Our rule class will have to do some bookkeeping in order to retrieve these fields from/to the UI and render them with the configured values. This is not Salesforce-specific, so you can follow the documentation on dev.liferay.com for that, or take a look at my code on Github to see the end result. Similarly, you can use the generated Language.properties file to provide the text strings that you would like displayed in the user interface.
 

Result

Our rule is ready to be deployed! Build the project and deploy the resulting JAR file to your Liferay instance. Once deployed, you will be able to configure the rule through Site Administration and try out the result.
 
Jane Gray (left) is shown more relevant content than unknown visitors (right), because we know through Salesforce that she is active in the Education industry
 

Next steps

The rule as it is now is very limited: it can only query Salesforce Account objects. If you would want to know, for example, whether there are any interesting Opportunities associated with a user, you have to create a separate rule for that. 
 
Another limitation is that a user needs to be logged in to your site, so we know their email address and can do a lookup in Salesforce with it.
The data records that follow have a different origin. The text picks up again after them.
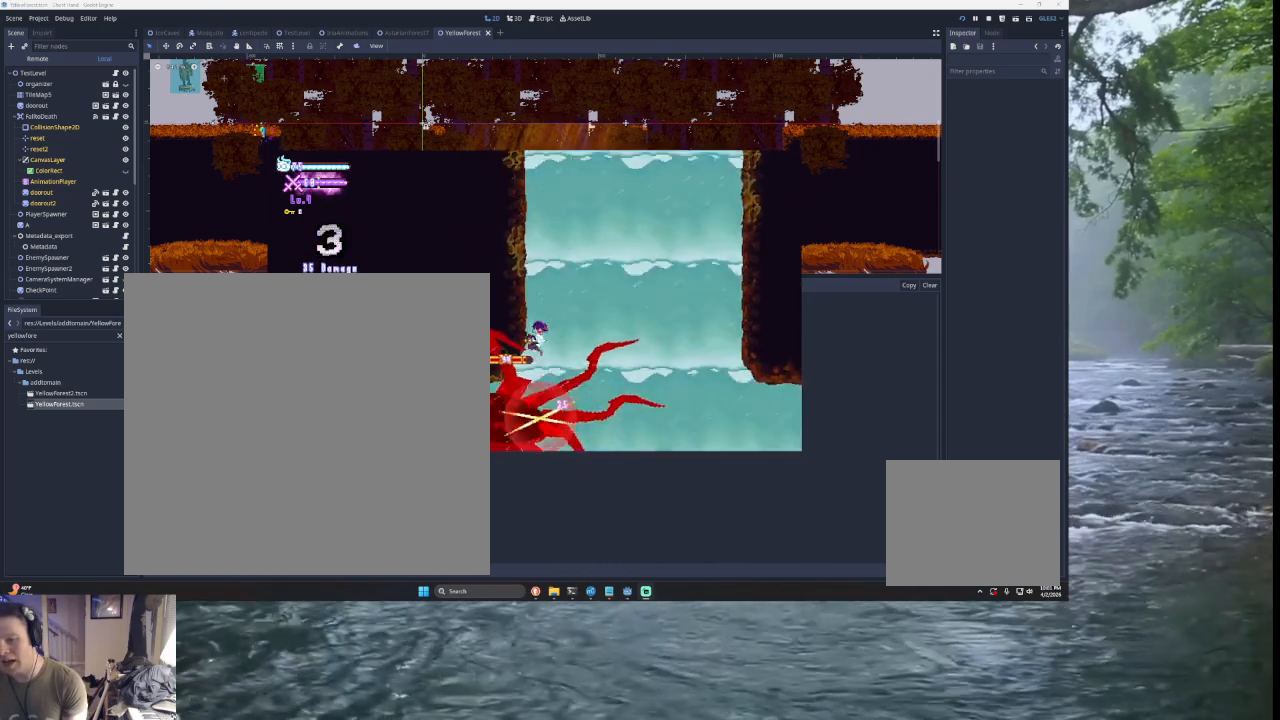
{"buttons": [], "left_stick": "right", "right_stick": "center", "events": [[133, "left_stick", "center"], [200, "TRIANGLE", "down"], [300, "left_stick", "right"], [500, "TRIANGLE", "up"]]}
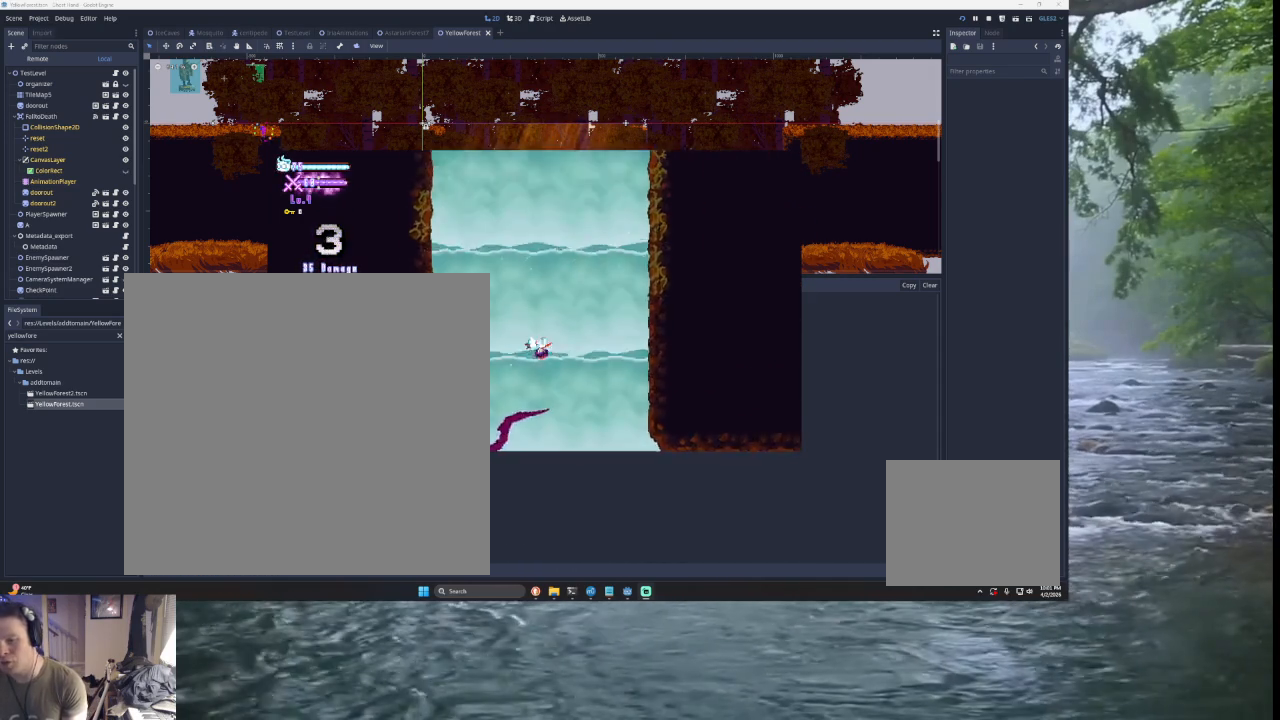
{"buttons": [], "left_stick": "right", "right_stick": "center", "events": [[200, "left_stick", "center"], [333, "left_stick", "right"]]}
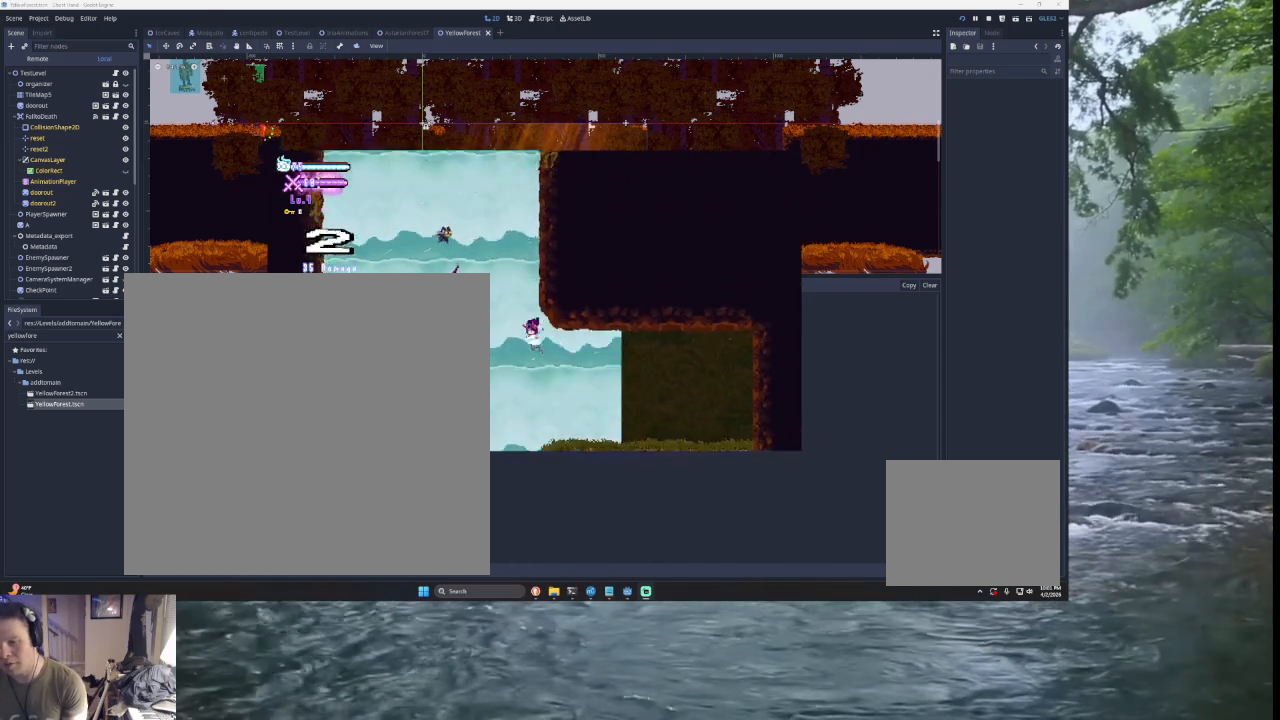
{"buttons": [], "left_stick": "right", "right_stick": "center", "events": []}
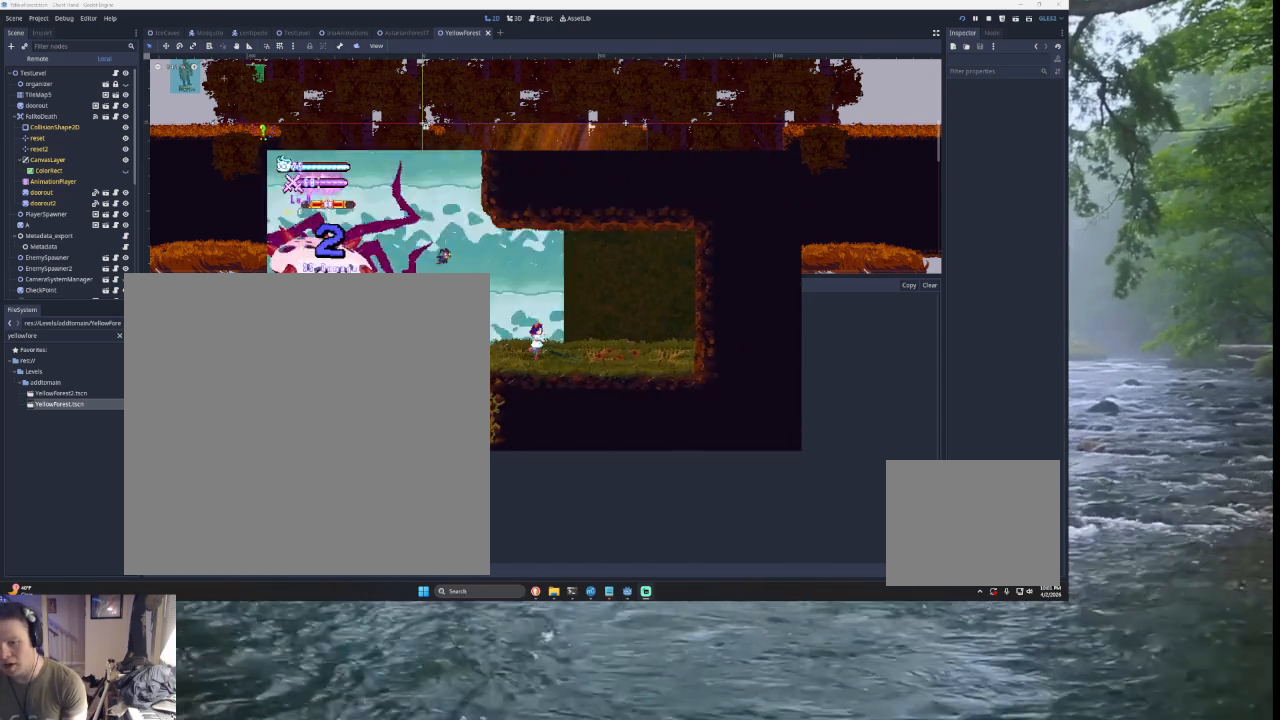
{"buttons": ["SQUARE", "TRIANGLE"], "left_stick": "left", "right_stick": "center", "events": [[33, "left_stick", "center"], [233, "left_stick", "left"], [300, "TRIANGLE", "down"], [400, "SQUARE", "down"]]}
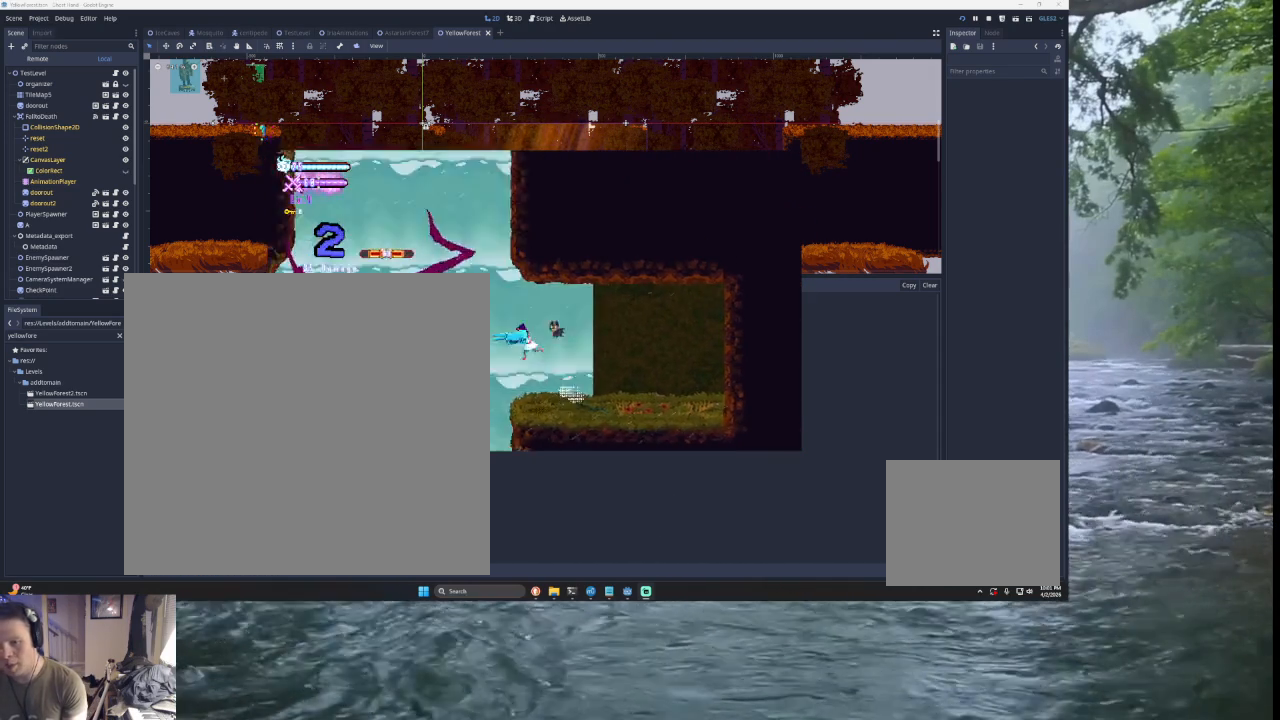
{"buttons": [], "left_stick": "right", "right_stick": "center", "events": [[33, "CROSS", "down"], [67, "CROSS", "up"], [67, "left_stick", "center"], [133, "SQUARE", "up"], [200, "TRIANGLE", "up"], [233, "left_stick", "right"]]}
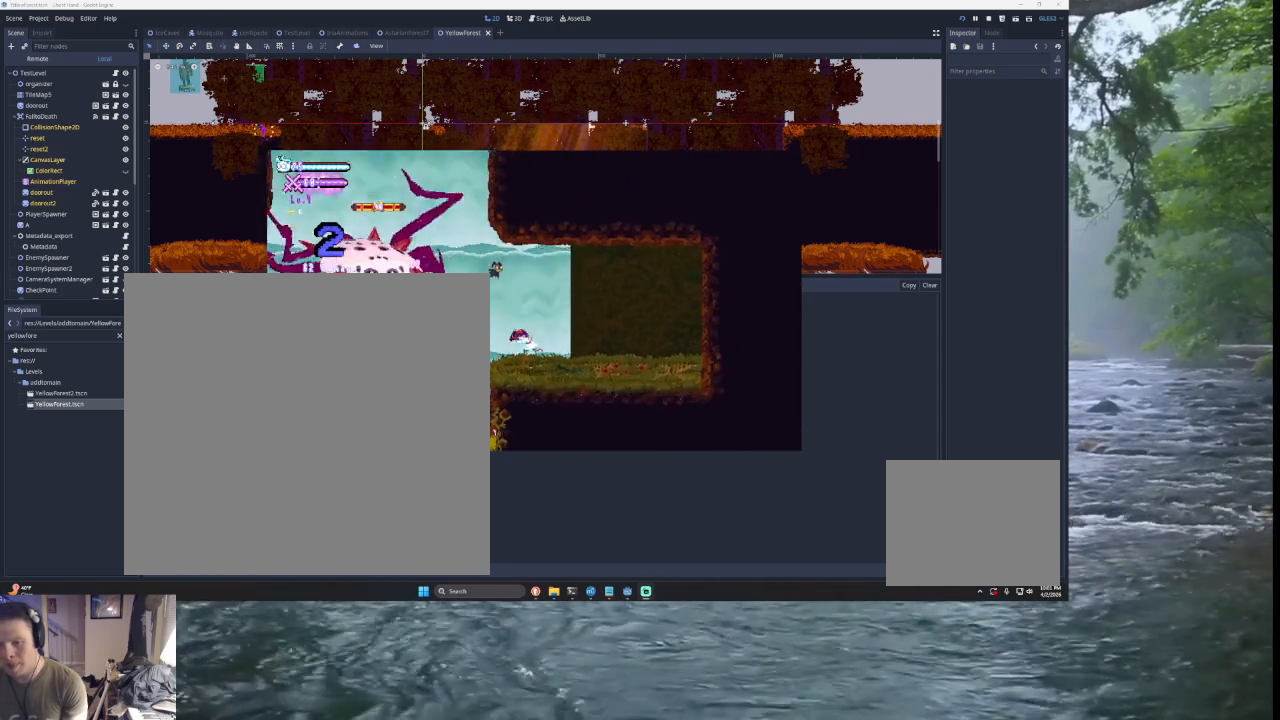
{"buttons": ["CROSS", "SQUARE", "TRIANGLE"], "left_stick": "left", "right_stick": "center", "events": [[167, "TRIANGLE", "down"], [167, "left_stick", "center"], [300, "left_stick", "left"], [333, "TRIANGLE", "up"], [400, "TRIANGLE", "down"], [467, "SQUARE", "down"], [500, "CROSS", "down"]]}
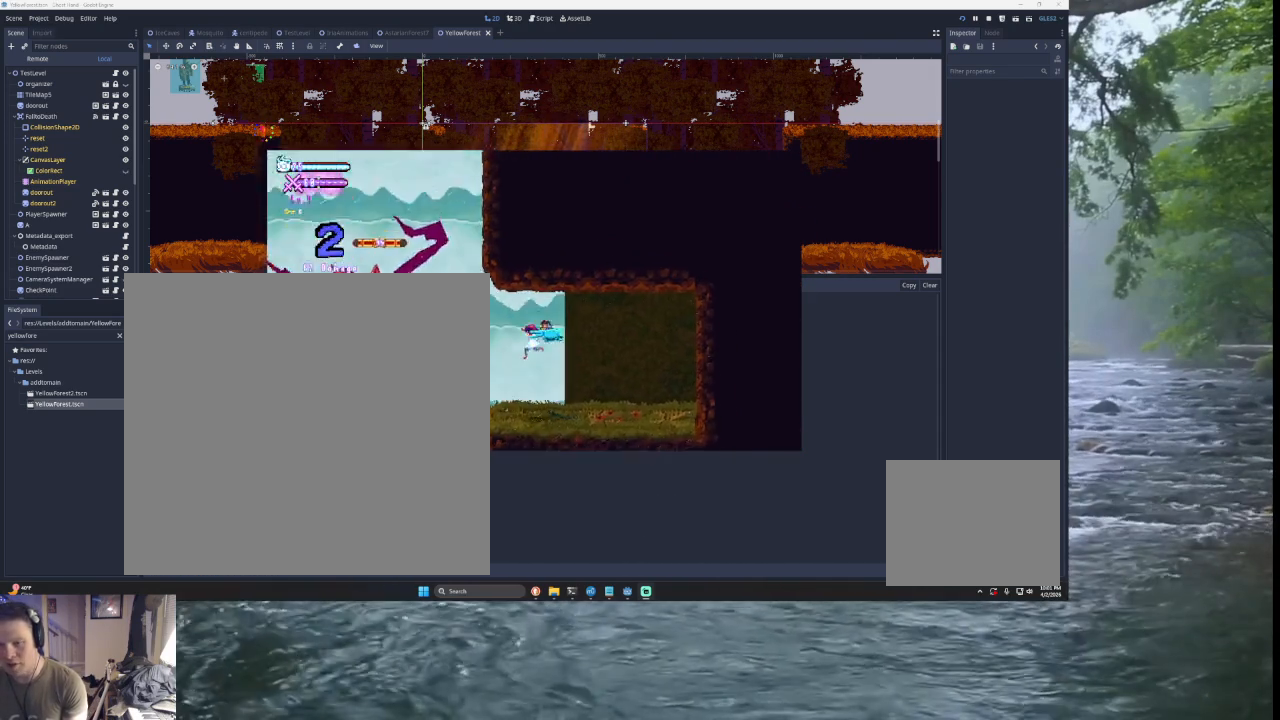
{"buttons": [], "left_stick": "center", "right_stick": "center", "events": [[133, "CROSS", "up"], [167, "SQUARE", "up"], [167, "left_stick", "right"], [233, "TRIANGLE", "up"], [433, "left_stick", "center"]]}
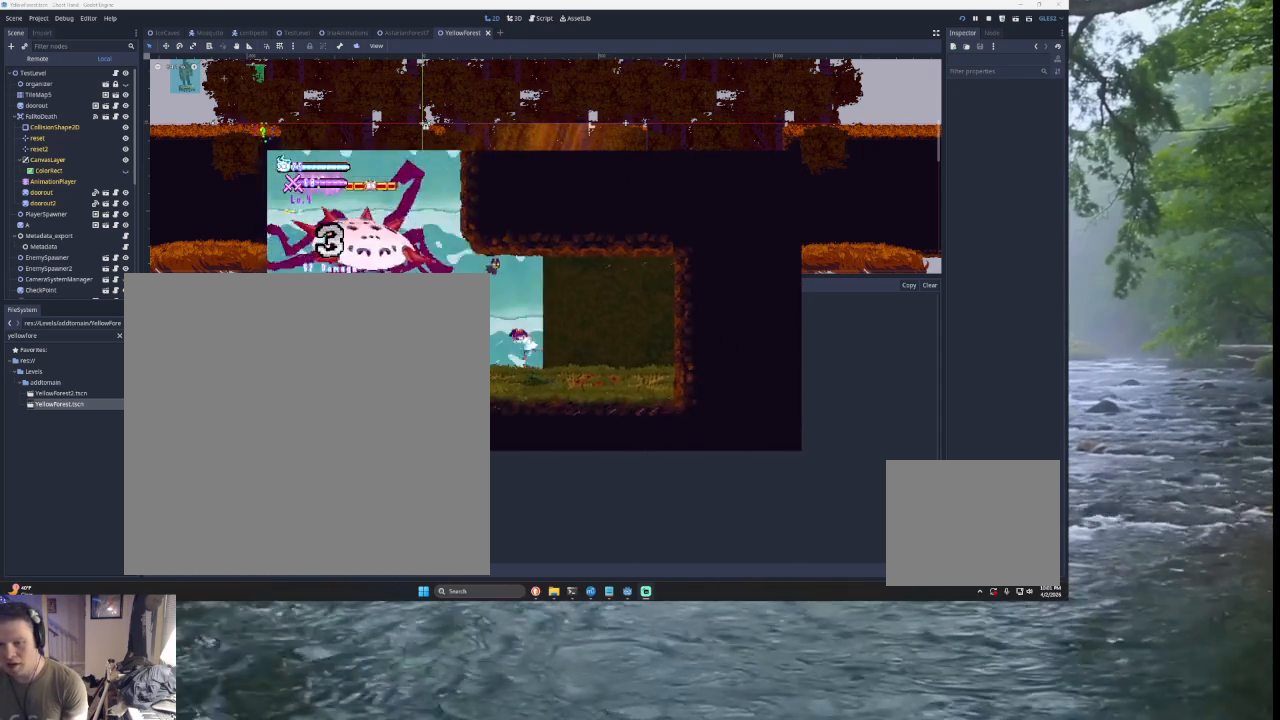
{"buttons": ["SQUARE", "TRIANGLE"], "left_stick": "left", "right_stick": "center", "events": [[200, "TRIANGLE", "down"], [333, "left_stick", "left"], [400, "TRIANGLE", "up"], [467, "TRIANGLE", "down"], [500, "SQUARE", "down"]]}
There are ways around this - some client-side tracking libraries can give you information about users without them having to log in. That functionality could be incorporated in this rule.
 
And finally, the rule is not very performant: it makes a REST call for each configured rule, each time the rule is evaluated (at least once for every page view). This not only takes time; you may also run out of the maximum number of Salesforce API calls that you are allowed to make. A better solution would be to cache values, and query Salesforce only once every day for each user.
 
Blogs
Hi Abdon,

Great stuff here including the limitations/constraints! Great practical showcase too.

Cheers!
Inspiring example and thoroughly described. Well done Abdon!